The issue of force-placed insurance has been thrust into the limelight this week by the Federal National Mortgage Association, more commonly known as Fannie Mae. Forced-placed insurance is a practice that some insurance companies and banks utilize to force homeowners to purchase expensive insurance policies. In New York, insurance regulators have been investigating the issue in the local industry. Spurred by state, federal and consumer attention, Fannie Mae has announced that it will be changing the rules concerning forced-placed insurance.
For one, the government-sponsored enterprise will be overseeing forced-placed policies itself instead of allowing banks and other financial institutions to do so.

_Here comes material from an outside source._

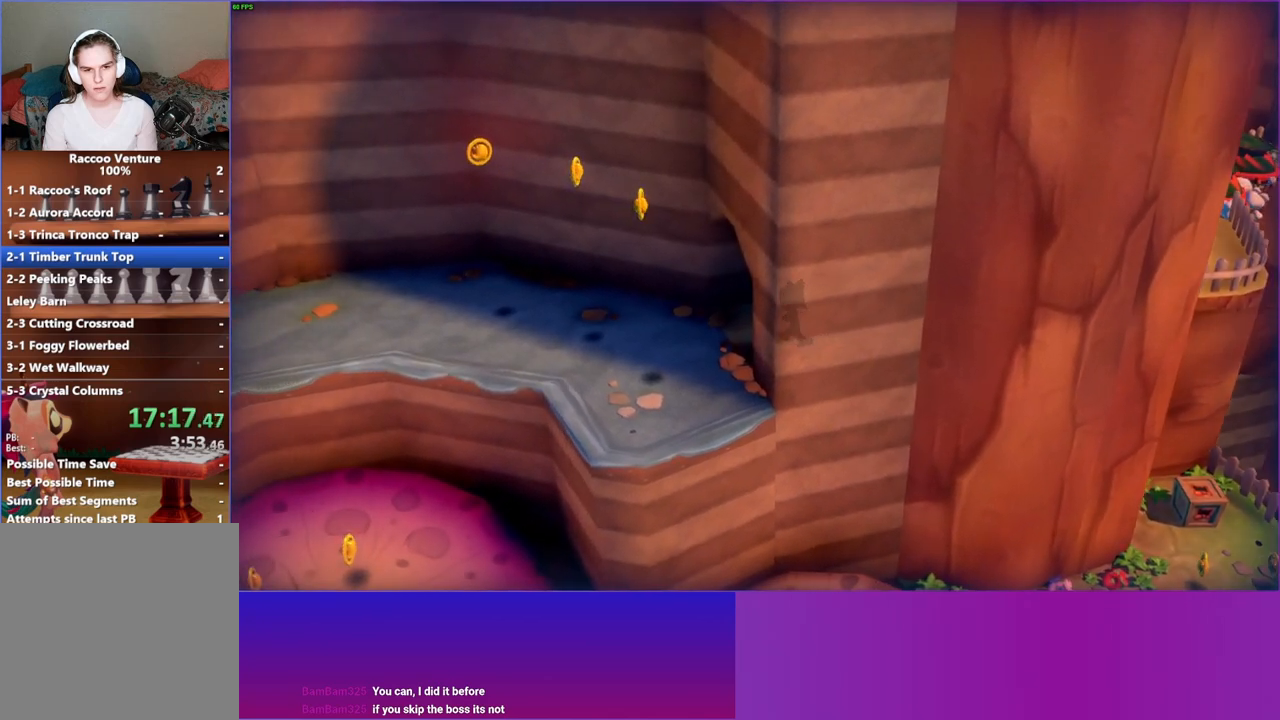
Gameplay with a controller (Xbox layout); each line is a JSON object with the inputs held at the frame after it. "events" lists button and stick changes between this image and that frame as [ms after this image, input, new state], when the widget could be followed in between. Not read: L3 R3.
{"buttons": ["X"], "left_stick": "up-left", "right_stick": "center", "events": [[400, "left_stick", "up-left"], [467, "X", "down"]]}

The company notes that forced-place insurance is often an issue because most homeowners are required to purchase insurance coverage as a provision of their mortgage. These mortgages sometimes impose strict requirements regarding the type of coverage homeowners must have, making their options slim. Fannie Mae has issued a letter to several insurance companies in the U.S. inviting them to compete in the market as a way to bring more options to consumers and reduce the abuse of forced-place insurance practices.
Andrew Wilson, a spokesman for Fannie Mae, says that the goal is to “reduce costs for Fannie Mae and, thereby, taxpayers.” Wilson also claims that the company is working to break down the barriers that keep homeowners from catching up on their loans. Part of this will be done by reducing the cost of some insurance policies.